Abolishing prisons also means decriminalizing those actions that belong in the realm of mental and physical healthcare like the sexual services trade and drugs. It means thinking about restorative justice instead of punitive punishment. In order to achieve our abolition goals, we need understanding, accurate representation, assertiveness and self-awareness of the actual Racial Contract that structures our society.
In society there is an ideological emphasis on fighting crime instead of performing social analysis of the conditions that foster what we call crime. We as Jews need to perform this social analysis from our various social locations. Jewish people who are white have a responsibility to work for the abolition of prisons and policing, for one, because of white Jewish complicity with and enforcement of the Racial Contract in Palestine/Israel and the United States. For example, the title of a 2016 article in RT News is revealing: “71% of Israeli prisoners aren’t Jewish, majority are Palestinian.” Jewish people of color always already share a common political struggle with prisoners in the US and Palestine/Israel, being also marked as subperson by the Racial Contract.
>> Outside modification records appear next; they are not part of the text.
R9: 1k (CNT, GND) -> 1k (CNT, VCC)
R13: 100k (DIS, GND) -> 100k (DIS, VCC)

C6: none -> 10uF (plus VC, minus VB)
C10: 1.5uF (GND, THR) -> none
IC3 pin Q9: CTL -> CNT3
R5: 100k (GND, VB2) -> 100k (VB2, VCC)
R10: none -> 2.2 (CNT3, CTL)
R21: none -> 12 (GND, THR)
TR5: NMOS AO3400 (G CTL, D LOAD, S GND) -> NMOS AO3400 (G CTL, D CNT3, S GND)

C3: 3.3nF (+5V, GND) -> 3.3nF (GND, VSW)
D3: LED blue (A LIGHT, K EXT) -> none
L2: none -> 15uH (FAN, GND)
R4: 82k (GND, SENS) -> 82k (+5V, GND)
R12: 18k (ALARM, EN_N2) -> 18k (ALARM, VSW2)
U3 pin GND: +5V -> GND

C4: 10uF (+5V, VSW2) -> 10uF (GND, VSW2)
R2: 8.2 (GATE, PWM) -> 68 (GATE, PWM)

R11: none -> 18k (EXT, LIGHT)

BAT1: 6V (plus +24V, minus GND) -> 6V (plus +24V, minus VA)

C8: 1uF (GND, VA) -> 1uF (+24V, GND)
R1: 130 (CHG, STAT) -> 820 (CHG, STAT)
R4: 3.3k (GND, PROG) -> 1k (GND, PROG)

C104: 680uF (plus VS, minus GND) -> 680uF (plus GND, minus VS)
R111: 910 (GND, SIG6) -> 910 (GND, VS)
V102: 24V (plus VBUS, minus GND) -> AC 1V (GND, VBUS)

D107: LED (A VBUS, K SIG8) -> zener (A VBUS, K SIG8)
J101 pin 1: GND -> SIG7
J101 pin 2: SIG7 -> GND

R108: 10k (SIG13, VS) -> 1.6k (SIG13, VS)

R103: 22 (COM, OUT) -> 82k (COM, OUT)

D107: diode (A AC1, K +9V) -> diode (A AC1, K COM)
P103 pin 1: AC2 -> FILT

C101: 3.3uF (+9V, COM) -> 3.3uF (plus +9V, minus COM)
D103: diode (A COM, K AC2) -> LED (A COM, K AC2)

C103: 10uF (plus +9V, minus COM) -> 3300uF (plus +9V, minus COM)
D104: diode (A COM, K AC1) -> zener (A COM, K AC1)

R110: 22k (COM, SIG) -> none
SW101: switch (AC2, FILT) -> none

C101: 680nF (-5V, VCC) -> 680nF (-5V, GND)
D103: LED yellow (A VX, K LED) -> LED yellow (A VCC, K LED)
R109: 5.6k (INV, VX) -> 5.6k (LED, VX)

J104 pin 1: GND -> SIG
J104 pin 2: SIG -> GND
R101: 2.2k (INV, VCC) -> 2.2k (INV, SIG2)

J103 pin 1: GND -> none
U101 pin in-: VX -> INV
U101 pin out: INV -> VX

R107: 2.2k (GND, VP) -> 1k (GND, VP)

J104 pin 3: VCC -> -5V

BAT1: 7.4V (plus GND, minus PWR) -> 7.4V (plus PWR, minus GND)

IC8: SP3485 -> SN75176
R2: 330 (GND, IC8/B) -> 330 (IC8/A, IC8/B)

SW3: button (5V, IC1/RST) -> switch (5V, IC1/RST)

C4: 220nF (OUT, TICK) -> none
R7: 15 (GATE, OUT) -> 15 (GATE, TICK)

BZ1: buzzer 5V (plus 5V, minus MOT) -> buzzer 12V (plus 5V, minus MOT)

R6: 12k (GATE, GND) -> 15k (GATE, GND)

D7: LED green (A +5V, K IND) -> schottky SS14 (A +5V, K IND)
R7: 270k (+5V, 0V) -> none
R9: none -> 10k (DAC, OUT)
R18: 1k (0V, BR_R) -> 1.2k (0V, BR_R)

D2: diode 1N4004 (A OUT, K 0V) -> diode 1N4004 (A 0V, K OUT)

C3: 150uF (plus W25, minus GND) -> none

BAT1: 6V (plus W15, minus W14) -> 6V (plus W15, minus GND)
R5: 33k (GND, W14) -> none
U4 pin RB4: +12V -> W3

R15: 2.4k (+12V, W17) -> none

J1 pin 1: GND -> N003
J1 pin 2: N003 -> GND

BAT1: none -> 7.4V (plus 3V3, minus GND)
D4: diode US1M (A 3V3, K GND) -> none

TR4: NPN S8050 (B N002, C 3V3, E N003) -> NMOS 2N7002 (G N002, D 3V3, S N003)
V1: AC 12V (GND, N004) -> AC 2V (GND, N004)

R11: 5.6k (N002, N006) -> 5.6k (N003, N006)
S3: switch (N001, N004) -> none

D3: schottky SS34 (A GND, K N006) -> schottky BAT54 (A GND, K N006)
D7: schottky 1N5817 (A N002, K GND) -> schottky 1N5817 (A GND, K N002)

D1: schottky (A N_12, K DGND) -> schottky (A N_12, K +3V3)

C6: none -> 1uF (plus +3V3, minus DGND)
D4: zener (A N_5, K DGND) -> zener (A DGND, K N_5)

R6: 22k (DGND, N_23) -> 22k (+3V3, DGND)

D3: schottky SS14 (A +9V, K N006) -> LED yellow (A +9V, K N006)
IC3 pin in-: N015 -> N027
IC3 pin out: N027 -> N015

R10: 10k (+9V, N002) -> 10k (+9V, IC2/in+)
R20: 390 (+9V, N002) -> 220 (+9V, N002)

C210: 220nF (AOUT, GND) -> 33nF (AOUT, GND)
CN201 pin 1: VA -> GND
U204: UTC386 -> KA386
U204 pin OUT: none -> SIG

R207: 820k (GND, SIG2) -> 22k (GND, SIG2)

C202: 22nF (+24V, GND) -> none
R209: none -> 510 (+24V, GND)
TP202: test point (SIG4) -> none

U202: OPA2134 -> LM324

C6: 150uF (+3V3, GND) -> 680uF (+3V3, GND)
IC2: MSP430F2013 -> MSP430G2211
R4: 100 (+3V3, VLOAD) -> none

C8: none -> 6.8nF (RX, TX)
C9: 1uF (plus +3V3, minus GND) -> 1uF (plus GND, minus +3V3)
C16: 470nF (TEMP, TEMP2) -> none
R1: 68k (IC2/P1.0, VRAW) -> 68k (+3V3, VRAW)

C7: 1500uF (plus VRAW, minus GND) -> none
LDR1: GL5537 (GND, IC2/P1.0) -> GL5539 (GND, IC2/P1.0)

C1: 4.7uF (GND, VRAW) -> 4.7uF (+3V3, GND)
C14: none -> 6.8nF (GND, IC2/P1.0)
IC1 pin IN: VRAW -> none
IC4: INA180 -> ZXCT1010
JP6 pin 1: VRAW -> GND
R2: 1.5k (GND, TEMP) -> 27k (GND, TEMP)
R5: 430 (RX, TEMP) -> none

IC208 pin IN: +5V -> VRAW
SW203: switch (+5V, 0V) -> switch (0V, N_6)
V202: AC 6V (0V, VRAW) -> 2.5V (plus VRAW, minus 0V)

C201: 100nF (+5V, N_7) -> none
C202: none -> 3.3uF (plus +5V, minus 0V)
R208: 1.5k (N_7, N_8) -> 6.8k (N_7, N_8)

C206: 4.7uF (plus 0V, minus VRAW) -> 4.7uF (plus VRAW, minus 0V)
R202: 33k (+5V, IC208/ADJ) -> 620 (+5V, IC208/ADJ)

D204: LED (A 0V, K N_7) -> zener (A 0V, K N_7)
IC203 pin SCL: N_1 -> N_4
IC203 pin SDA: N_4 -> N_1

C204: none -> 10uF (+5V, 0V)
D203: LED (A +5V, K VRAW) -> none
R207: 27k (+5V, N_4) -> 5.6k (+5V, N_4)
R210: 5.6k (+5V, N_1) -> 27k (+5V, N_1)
The relationship between US and Israel’s militarized police is enabling and escalating violence against people of color and particularly Palestinians in Palestine/Israel and against people of color in the US. There is no reform for these murderous systems, only abolition.
Abolition is imagining an alternative society– what W.E.B. Du Bois called abolition democracy– not an alternative prison institution. We need to ask questions: Who profits from policing and prisons? How do Jewish people profit in particular? How is Jewishness manipulated to justify policing and prisons? How can we proactively end Jewish complicity with policing and prisons, and take action to abolish prisons? We need to ask our children to imagine worlds without prisons. We need workshops for teachers and administrators on the Deadly Exchange, prison pipeline and prison abolition. We need teach-ins for students. Jewish education institutions have a particular ability to incorporate this kind of teaching regardless of what other government, private and public education institutions are willing to do. We need to understand the Jewish relationship with the Racial Contract and how this relationship contributes to a society that requires and condones a prison system, policing and punitive punishment. In sum – in the spirit of Freire’s critical pedagogy, we need to address the global racial structure, locate ourselves within it and take appropriate cultural action. As Jews– whether secular, religious, heritage, chosen, or otherwise – we give tocheha to love broadly and participate in correcting the course of society. Not in correctional facilities, but in just relation with one another as persons.